#### [Task requirements]
Can you duplicate, word for word, the part of the discussion about .d configuration directories starting at "Oh... And depending" and ending at "lockdown is missing..."?

Are you using *.d/99-example for your configurations (or the "legacy" way)?
Such as /etc/security/limits.d/99-vdsm.conf (as opposed to simply updating /etc/security/limits.conf
Has your team adopted the newer strategy, or are you still holding out on managing a single configuration file?
Responses
Three biggest:
1) Configurations that are sensitive to the order that directives are processed
2) Depending just how many files and how some applications handle reading things in, you may run out of filehandles (not generally a problem on newer systems, but still something to be cognizant of)
3) Friction caused between people who absolutely expect a configuration directive to be in a given monolithic file and can't cope with stuff being broken out (usual suspects being the less-qualified IA guys).
Not sure you can really call using configuration subdirs as a "new" way of doing things. I mean, I've been using include-via-directory in various products that have supported it for a decade and a half, now (when you're running hundreds of Apache NameVirtualHosts on a single system, its' the only to maintain your sanity).
I'm trying to get the organization I'm currently working for to do /etc/sudoers.d per-user and per-group include files ...mostly because I've a touch of the OCD and making the whitespace line up isn't exactly a concern in a single directive per file.
Maintainining included and blacklisted modules via individual files makes things a lot more self-documenting "hey, everything in the /etc/modprobe.d/USB file is related to the USB subsystems" ...similar for udevd.
Only real problem I've encountered with this method of doing things is when directives are order-sensitive. Then you have to contort the filenames to ensure proper directive processing-order. Worse, you have to ensure that those who follow behind you understand what you've done and why such filename-torture became necessary.
Oh... And depending on your security folks, not using the monolithic configurations is a great way to end up with your blood boiling:
IA: My script says this lockdown is missing...
Me: The lockdown is present, it's just not where your script is looking
IA: But my script says this lockdown is missing
(muffled sounds of an IA guy being strangled).
Using 'Newer' if you want to call it that :)
I have used X.d directories as soon as they are made available for different services (I wish sshd would get this feature.. what are people doing for user specific config in sshd?, I am currently using augeas for this edge case).
I see benefit in rpm packaging of config (for SOE) using X.d as the rpm can validate the file (ie. it's not in rpm scripts). More recently I am using it with Puppet. In Puppet, using a monolithic configuration file really limits you to using augeas if you want to do it well, but augeas has quirks of its own that you need to get used to (config blocks come to mind). With X.d directories + Puppet templates configuration deployment is extremely straightforward.
As above I am using it for sudoers for group/user specific access so admins can quickly determine the additional privileges that have been made available to users/groups by looking in /etc/sudoers.d. Have been caught with sudoers and ordering, but some reshuffling of filenames resolved it.
Also hit issue 3 raised above by Tom Jones. Some security scanning tool authors seem adamant that security config must exist in the .conf monolithic file, in these cases I have generally moved the one or two items required for the check back into the .conf file (reluctantly).

#### [Data excerpts]

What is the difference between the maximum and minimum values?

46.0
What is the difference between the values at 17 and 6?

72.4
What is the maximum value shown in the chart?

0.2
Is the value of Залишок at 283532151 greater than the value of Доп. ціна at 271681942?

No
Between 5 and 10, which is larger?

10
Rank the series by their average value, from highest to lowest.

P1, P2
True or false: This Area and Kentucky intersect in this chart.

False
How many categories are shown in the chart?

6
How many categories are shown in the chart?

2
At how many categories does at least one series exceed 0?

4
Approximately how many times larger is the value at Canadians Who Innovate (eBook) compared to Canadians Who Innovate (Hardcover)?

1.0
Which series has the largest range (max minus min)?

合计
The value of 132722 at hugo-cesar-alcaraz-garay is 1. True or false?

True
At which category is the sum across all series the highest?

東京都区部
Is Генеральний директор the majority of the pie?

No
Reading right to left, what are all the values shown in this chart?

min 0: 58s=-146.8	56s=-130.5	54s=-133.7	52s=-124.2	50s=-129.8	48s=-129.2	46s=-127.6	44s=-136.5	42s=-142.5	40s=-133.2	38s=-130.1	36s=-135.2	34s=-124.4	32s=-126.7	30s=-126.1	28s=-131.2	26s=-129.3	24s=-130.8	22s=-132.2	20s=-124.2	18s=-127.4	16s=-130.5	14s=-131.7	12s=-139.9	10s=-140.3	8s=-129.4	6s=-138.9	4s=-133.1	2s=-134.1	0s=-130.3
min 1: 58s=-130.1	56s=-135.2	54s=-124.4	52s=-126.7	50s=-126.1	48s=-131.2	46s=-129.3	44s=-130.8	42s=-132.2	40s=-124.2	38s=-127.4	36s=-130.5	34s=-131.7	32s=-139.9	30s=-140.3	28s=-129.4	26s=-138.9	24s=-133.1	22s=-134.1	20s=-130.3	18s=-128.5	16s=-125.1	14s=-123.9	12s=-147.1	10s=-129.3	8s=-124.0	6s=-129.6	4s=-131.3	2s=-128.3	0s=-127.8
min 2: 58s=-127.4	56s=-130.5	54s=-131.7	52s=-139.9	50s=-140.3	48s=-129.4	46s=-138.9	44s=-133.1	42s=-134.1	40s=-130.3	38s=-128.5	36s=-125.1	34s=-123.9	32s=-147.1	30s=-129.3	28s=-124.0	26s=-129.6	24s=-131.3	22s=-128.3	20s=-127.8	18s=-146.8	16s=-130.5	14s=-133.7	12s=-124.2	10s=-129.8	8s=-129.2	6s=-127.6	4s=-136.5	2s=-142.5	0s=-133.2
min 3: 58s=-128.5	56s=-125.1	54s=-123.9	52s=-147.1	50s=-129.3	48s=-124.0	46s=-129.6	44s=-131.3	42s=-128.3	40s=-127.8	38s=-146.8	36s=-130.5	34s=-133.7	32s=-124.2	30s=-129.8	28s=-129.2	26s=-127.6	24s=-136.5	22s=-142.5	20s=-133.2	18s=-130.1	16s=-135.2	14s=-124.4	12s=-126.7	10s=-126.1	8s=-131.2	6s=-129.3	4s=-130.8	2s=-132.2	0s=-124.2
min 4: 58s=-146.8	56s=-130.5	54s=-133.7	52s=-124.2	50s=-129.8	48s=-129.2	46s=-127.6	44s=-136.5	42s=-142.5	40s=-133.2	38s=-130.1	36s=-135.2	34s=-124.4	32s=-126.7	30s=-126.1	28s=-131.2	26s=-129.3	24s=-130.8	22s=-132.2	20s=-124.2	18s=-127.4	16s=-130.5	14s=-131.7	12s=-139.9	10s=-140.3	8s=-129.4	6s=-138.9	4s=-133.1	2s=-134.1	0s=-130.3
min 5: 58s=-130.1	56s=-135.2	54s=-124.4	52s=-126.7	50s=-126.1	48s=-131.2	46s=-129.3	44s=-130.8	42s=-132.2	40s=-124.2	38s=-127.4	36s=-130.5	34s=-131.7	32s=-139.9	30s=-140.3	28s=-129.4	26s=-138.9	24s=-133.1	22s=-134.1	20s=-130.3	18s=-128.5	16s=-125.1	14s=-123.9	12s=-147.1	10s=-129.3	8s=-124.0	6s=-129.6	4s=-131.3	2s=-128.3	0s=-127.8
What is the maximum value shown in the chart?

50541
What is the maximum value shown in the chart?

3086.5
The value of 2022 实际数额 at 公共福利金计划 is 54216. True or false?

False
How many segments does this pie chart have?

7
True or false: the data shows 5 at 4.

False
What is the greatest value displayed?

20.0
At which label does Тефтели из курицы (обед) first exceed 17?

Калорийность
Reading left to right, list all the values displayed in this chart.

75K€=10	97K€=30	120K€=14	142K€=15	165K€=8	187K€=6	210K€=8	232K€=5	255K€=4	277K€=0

#### [Exercise output]
Oh... And depending on your security folks, not using the monolithic configurations is a great way to end up with your blood boiling:
IA: My script says this lockdown is missing...